99 days. Tomorrow will be 3 digits. How did we do it? How are we still doing it? It can only be because of you softening the landing every time we fall.
Yesterday was an interesting day. We were both anxious and excited to go to the photo studio where we took Jess’s graduation photos late December last year. I had asked for another appointment to view the hundreds of pictures we didn’t select before so we could get more of you.
Jess, Sha and I were worried we would break down. We decided before we went in that we will try not to cry, and we won’t say anything about you. When we walked in, the photographer recognised Jess almost immediately. I thought the next question would be “where is your brother?”. But it didn’t come. We managed to go through the 100 over pictures with just the occasional tears. You must have been right next to us choosing the pictures where you looked absolutely dashing.
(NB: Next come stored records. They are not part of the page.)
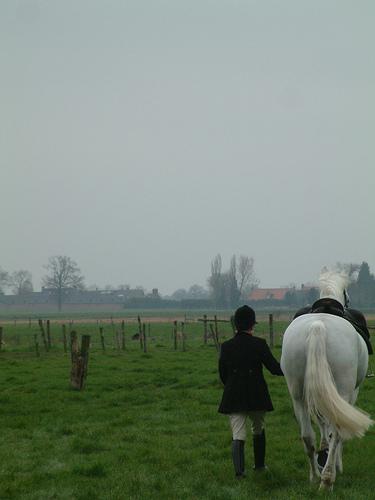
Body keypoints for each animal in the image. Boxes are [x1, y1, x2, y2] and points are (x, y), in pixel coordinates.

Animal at [282, 270, 374, 488]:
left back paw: (315, 476)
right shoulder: (351, 393)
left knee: (307, 435)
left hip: (298, 394)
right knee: (337, 431)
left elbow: (323, 424)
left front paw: (322, 453)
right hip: (344, 391)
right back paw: (328, 478)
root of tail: (318, 327)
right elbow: (335, 433)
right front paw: (336, 463)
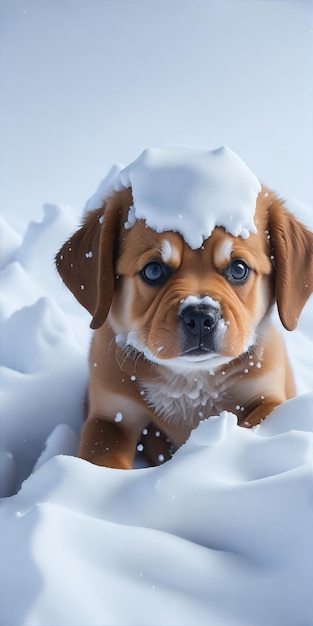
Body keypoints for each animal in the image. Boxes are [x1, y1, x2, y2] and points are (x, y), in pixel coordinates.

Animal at [56, 149, 312, 466]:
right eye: (153, 271)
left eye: (239, 269)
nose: (201, 317)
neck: (190, 385)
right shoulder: (110, 415)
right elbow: (103, 458)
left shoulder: (268, 395)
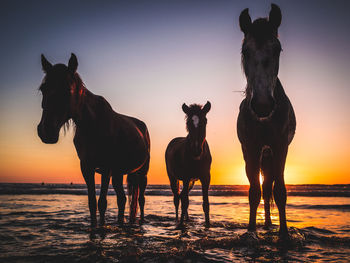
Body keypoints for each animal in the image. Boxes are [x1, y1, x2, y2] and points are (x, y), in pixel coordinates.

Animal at [37, 54, 150, 227]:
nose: (45, 131)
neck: (92, 123)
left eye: (67, 90)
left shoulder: (106, 167)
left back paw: (141, 221)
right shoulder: (86, 166)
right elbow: (92, 203)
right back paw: (121, 222)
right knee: (123, 199)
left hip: (142, 173)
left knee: (141, 200)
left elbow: (102, 202)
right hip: (118, 174)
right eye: (43, 89)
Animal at [238, 4, 296, 236]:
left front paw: (284, 234)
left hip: (270, 155)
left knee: (269, 187)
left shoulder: (280, 147)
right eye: (245, 51)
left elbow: (279, 191)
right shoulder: (251, 149)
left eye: (277, 49)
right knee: (263, 189)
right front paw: (251, 231)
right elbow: (254, 192)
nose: (262, 104)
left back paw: (271, 225)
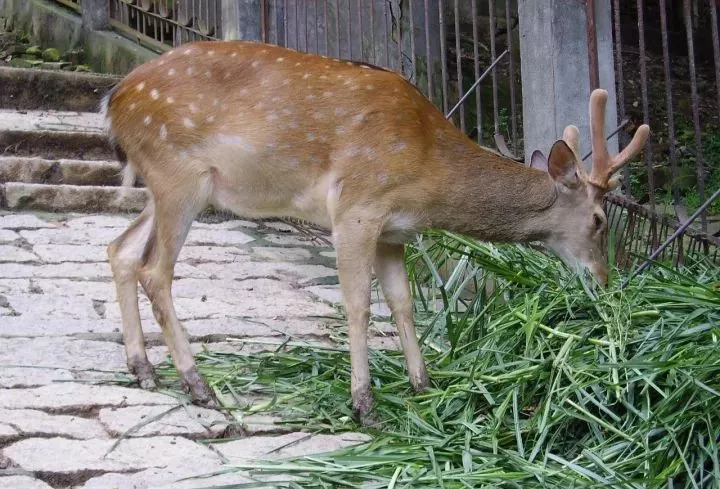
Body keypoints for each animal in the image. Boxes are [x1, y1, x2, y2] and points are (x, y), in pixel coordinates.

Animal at [104, 41, 648, 424]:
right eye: (599, 221)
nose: (605, 281)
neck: (430, 172)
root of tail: (114, 100)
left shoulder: (393, 232)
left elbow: (403, 305)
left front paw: (423, 386)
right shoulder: (357, 208)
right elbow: (359, 305)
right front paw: (363, 404)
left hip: (165, 185)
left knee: (120, 249)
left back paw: (143, 369)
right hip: (180, 175)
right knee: (155, 270)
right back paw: (199, 386)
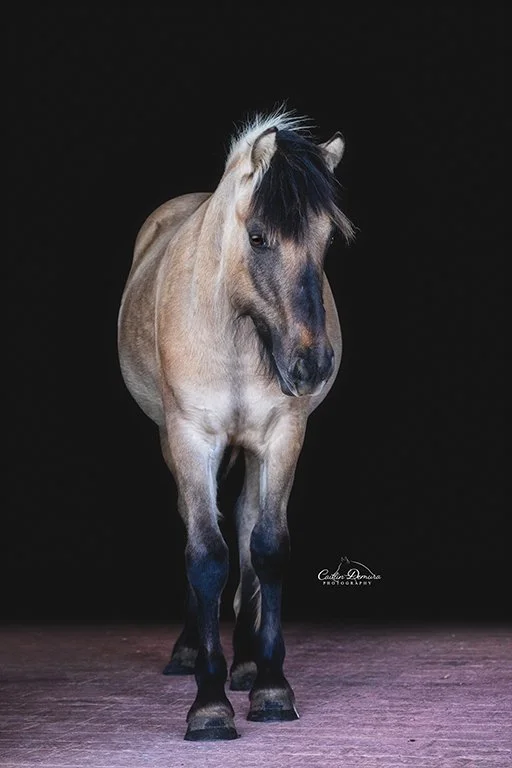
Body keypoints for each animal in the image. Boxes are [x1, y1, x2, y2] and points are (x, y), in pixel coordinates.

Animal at [117, 108, 354, 740]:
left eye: (325, 239)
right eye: (258, 237)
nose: (312, 363)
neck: (240, 333)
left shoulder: (281, 436)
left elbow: (266, 547)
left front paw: (270, 685)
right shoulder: (191, 439)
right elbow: (206, 555)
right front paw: (209, 704)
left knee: (248, 531)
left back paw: (246, 662)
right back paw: (188, 652)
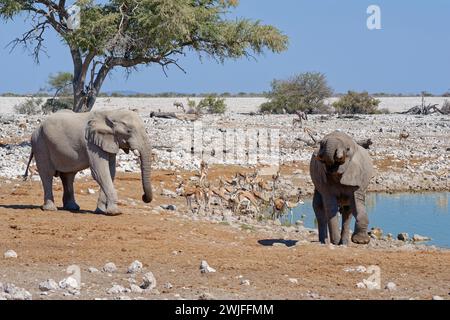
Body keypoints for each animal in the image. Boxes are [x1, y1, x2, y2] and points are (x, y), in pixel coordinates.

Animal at [25, 109, 155, 216]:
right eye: (128, 131)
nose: (144, 197)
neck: (111, 113)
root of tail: (36, 129)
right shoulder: (91, 143)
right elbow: (100, 172)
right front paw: (115, 212)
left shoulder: (108, 142)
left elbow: (110, 172)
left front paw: (101, 211)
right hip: (40, 144)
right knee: (47, 174)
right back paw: (50, 209)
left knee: (68, 176)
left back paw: (72, 207)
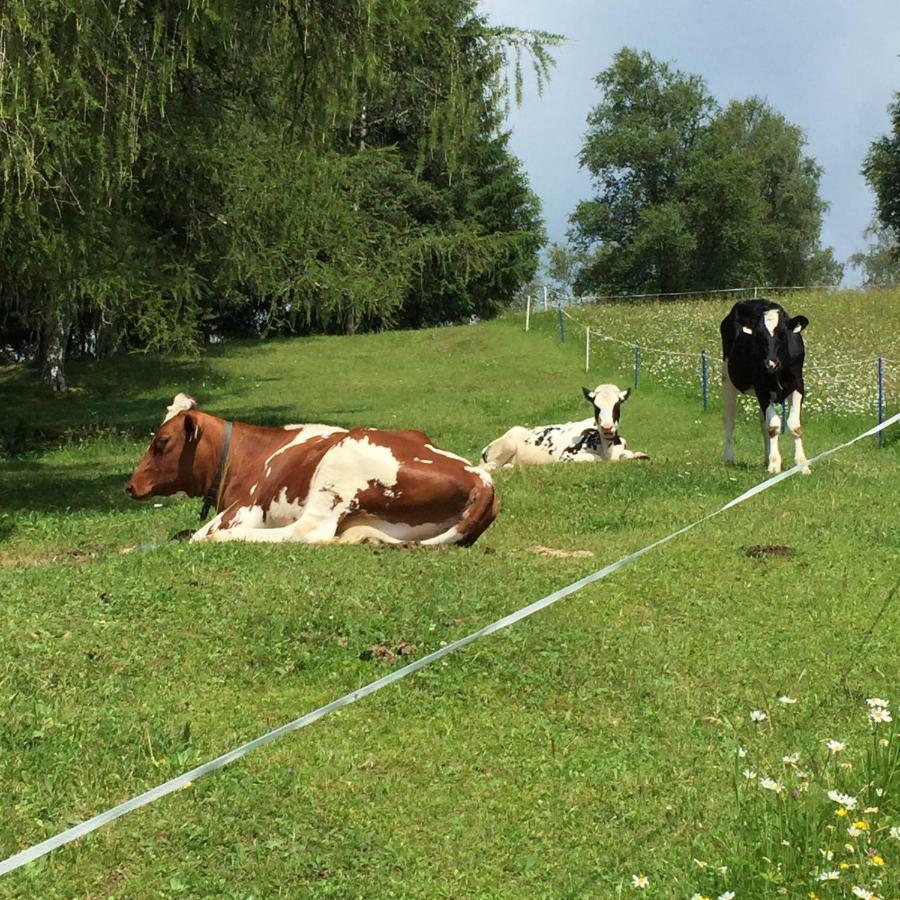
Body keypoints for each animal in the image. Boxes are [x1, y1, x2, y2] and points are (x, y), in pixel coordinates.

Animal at [125, 396, 500, 548]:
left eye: (161, 442)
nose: (129, 486)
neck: (249, 456)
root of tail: (483, 481)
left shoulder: (241, 510)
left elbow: (196, 534)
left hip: (340, 464)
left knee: (306, 531)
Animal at [478, 384, 648, 472]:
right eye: (596, 406)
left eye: (617, 405)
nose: (607, 427)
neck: (608, 450)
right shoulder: (567, 455)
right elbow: (596, 459)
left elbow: (633, 455)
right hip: (507, 445)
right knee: (489, 467)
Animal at [720, 298, 812, 474]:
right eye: (758, 336)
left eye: (782, 334)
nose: (770, 363)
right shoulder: (761, 388)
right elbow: (774, 425)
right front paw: (775, 464)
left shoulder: (798, 384)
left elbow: (794, 426)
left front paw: (802, 464)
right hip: (727, 378)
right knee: (729, 420)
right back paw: (728, 457)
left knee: (763, 422)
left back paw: (766, 457)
As we neared the end and confirmed which pictures we would buy, Sha said, “why can’t we ask them to just give us all? They’re just going to delete all of them anyway”. I initially laughed it off. Then Jess jokingly said, “the only way they would give them all to us free would be if we told them what happened”. In the next few minutes, we did a 180 degree turn, and decided to tell the lady why these pictures were so important to us. Sha was the bravest of us all, and said she will do it.
But as we were at the counter, I kind of thought, how can I let this little girl take the brunt of this. So I said to the lady, “how much would it cost for us to take all the pictures?”. She said she would need to do a calculation and let me know. And then I said it for the first time to a person I hardly knew. “My son has passed away, and these are the only pictures left of him”. Again, you must have been right next to me. I couldn’t have gotten the strength from anywhere else. The lady said she will check and get back to me.
Jess, Sha and I ran a few errands and then were queuing to make payment for a few things at one of the shops. While waiting, a whatsapp flashed on my phone from the studio. It was a beautiful message, with condolences, and offering to give us all the pictures free of charge. We were so happy. At exactly that moment, there was a little girl also queuing up to pay for her little stuffed toy- a baby hedgehog. We tried to look for another one to buy, but that was the last piece. So I jokingly told her parents she can have it.
A whole lot of signs, and strength for what would have been a really difficult day. You looked so handsome and even happy. Thank you for spending the afternoon with us.